Architect Moshe Safdie insists the aqueduct is not an aqueduct or a wall. It's a "decorative barrier."
The aqueduct is a blast shield. And no suicide bomber is going to plow through it, even if he's at the controls of an M1 tank.
It was not easy to design a protective cocoon for one of the nation's big law enforcement agencies while creating an attractive gateway in a blighted section of the city.
The ATF requires the main facades to be at least 100 feet from the streets, so Safdie put the building in the middle of the site and split it into three parts. The curving, mostly glass facade faces New York Avenue, with a spacious private park filling in the empty space. To meet the city's requirement for retail stores along the street, he constructed a separate building. And then he built the aqueduct . . . er, "decorative barrier."

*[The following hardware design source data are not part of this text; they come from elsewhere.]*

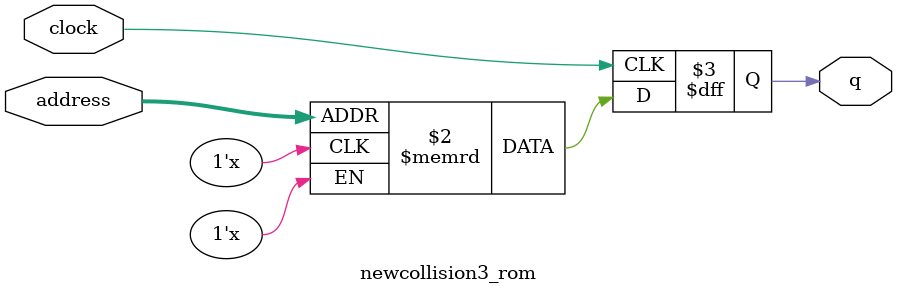
<source format=sv>
module newcollision3_rom (
	input logic clock,
	input logic [18:0] address,
	output logic [0:0] q
);

logic [0:0] memory [0:307199] /* synthesis ram_init_file = "./newcollision3/newcollision3.COE" */;

always_ff @ (posedge clock) begin
	q <= memory[address];
end

endmodule

</source>
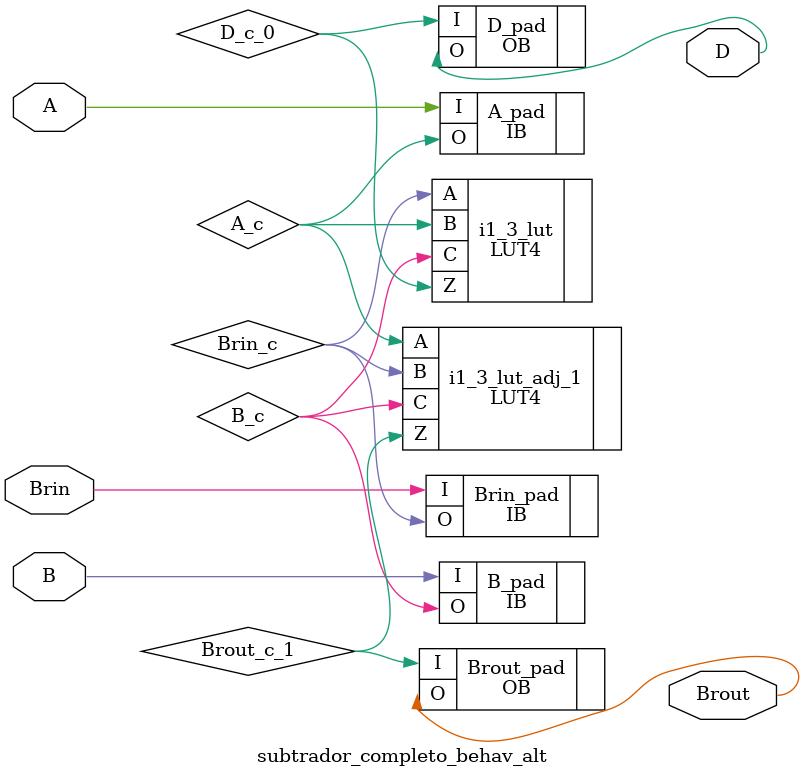
<source format=v>

module subtrador_completo_behav_alt (A, B, Brin, D, Brout) /* synthesis syn_module_defined=1 */ ;   // d:/rtl_fpga/verilog/aula22_subtrator/subtrador_completo_behav_alt.v(1[8:36])
    input A;   // d:/rtl_fpga/verilog/aula22_subtrator/subtrador_completo_behav_alt.v(2[7:8])
    input B;   // d:/rtl_fpga/verilog/aula22_subtrator/subtrador_completo_behav_alt.v(2[9:10])
    input Brin;   // d:/rtl_fpga/verilog/aula22_subtrator/subtrador_completo_behav_alt.v(2[11:15])
    output D;   // d:/rtl_fpga/verilog/aula22_subtrator/subtrador_completo_behav_alt.v(3[12:13])
    output Brout;   // d:/rtl_fpga/verilog/aula22_subtrator/subtrador_completo_behav_alt.v(3[14:19])
    
    
    wire GND_net, A_c, B_c, Brin_c, D_c_0, Brout_c_1, VCC_net;
    
    VHI i22 (.Z(VCC_net));
    PUR PUR_INST (.PUR(VCC_net));
    defparam PUR_INST.RST_PULSE = 1;
    IB Brin_pad (.I(Brin), .O(Brin_c));   // d:/rtl_fpga/verilog/aula22_subtrator/subtrador_completo_behav_alt.v(2[11:15])
    IB B_pad (.I(B), .O(B_c));   // d:/rtl_fpga/verilog/aula22_subtrator/subtrador_completo_behav_alt.v(2[9:10])
    OB Brout_pad (.I(Brout_c_1), .O(Brout));   // d:/rtl_fpga/verilog/aula22_subtrator/subtrador_completo_behav_alt.v(3[14:19])
    VLO i105 (.Z(GND_net));
    LUT4 i1_3_lut (.A(Brin_c), .B(A_c), .C(B_c), .Z(D_c_0)) /* synthesis lut_function=(A (B (C)+!B !(C))+!A !(B (C)+!B !(C))) */ ;
    defparam i1_3_lut.init = 16'h9696;
    GSR GSR_INST (.GSR(VCC_net));
    LUT4 i1_3_lut_adj_1 (.A(A_c), .B(Brin_c), .C(B_c), .Z(Brout_c_1)) /* synthesis lut_function=(A (B (C))+!A (B+(C))) */ ;
    defparam i1_3_lut_adj_1.init = 16'hd4d4;
    IB A_pad (.I(A), .O(A_c));   // d:/rtl_fpga/verilog/aula22_subtrator/subtrador_completo_behav_alt.v(2[7:8])
    OB D_pad (.I(D_c_0), .O(D));   // d:/rtl_fpga/verilog/aula22_subtrator/subtrador_completo_behav_alt.v(3[12:13])
    
endmodule
//
// Verilog Description of module PUR
// module not written out since it is a black-box. 
//


</source>
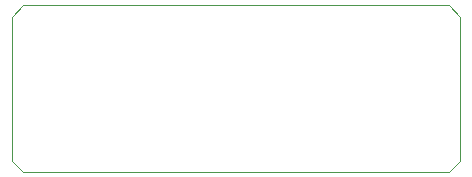
<source format=gm1>
%TF.GenerationSoftware,KiCad,Pcbnew,(5.1.6)-1*%
%TF.CreationDate,2020-08-02T04:50:32+09:00*%
%TF.ProjectId,DummyMic,44756d6d-794d-4696-932e-6b696361645f,rev?*%
%TF.SameCoordinates,Original*%
%TF.FileFunction,Profile,NP*%
%FSLAX46Y46*%
G04 Gerber Fmt 4.6, Leading zero omitted, Abs format (unit mm)*
G04 Created by KiCad (PCBNEW (5.1.6)-1) date 2020-08-02 04:50:32*
%MOMM*%
%LPD*%
G01*
G04 APERTURE LIST*
%TA.AperFunction,Profile*%
%ADD10C,0.050000*%
%TD*%
G04 APERTURE END LIST*
D10*
X176400000Y-79100000D02*
X175400000Y-80100000D01*
X175400000Y-65900000D02*
X176400000Y-66900000D01*
X139400000Y-65900000D02*
X138400000Y-66900000D01*
X139400000Y-80100000D02*
X138400000Y-79100000D01*
X175400000Y-65900000D02*
X139400000Y-65900000D01*
X176400000Y-79100000D02*
X176400000Y-66900000D01*
X139400000Y-80100000D02*
X175400000Y-80100000D01*
X138400000Y-66900000D02*
X138400000Y-79100000D01*
M02*

</source>
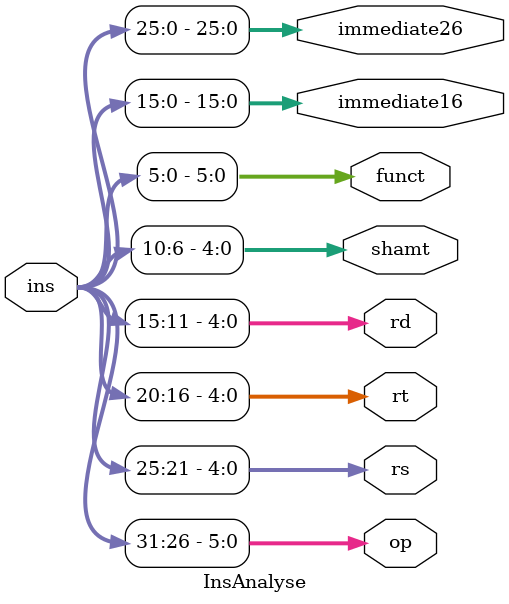
<source format=v>
`timescale 1ns / 1ps


module InsAnalyse(
    input [31:0] ins,
    output [5:0] op,
    output [4:0] rs,
    output [4:0] rt,
    output [4:0] rd,
    output [4:0] shamt,
    output [5:0] funct,
    output [15:0] immediate16,
    output [25:0] immediate26
    );
    
    assign op = ins[31:26];
    assign rs = ins[25:21];
    assign rt = ins[20:16];
    assign rd = ins[15:11];
    assign shamt = ins[10:6];
    assign funct = ins[5:0];
    assign immediate16 = ins[15:0];
    assign immediate26 = ins[25:0];    
endmodule

</source>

We will leave the judgment as to whether it's "decorative" or "menacing" to the eye of the thousands who behold it each day as they wait for the interminable traffic light to change at Florida Avenue. (And while we're at it, could some architect, perhaps a traffic light architect, figure out that problem?)
The building is going to open one of these days. It's months behind schedule and millions of dollars over its budget, despite some scaling back. But the aqueduct was too important to be eliminated.
And it's a gateway even the kids in the minivan would sit up and take notice of.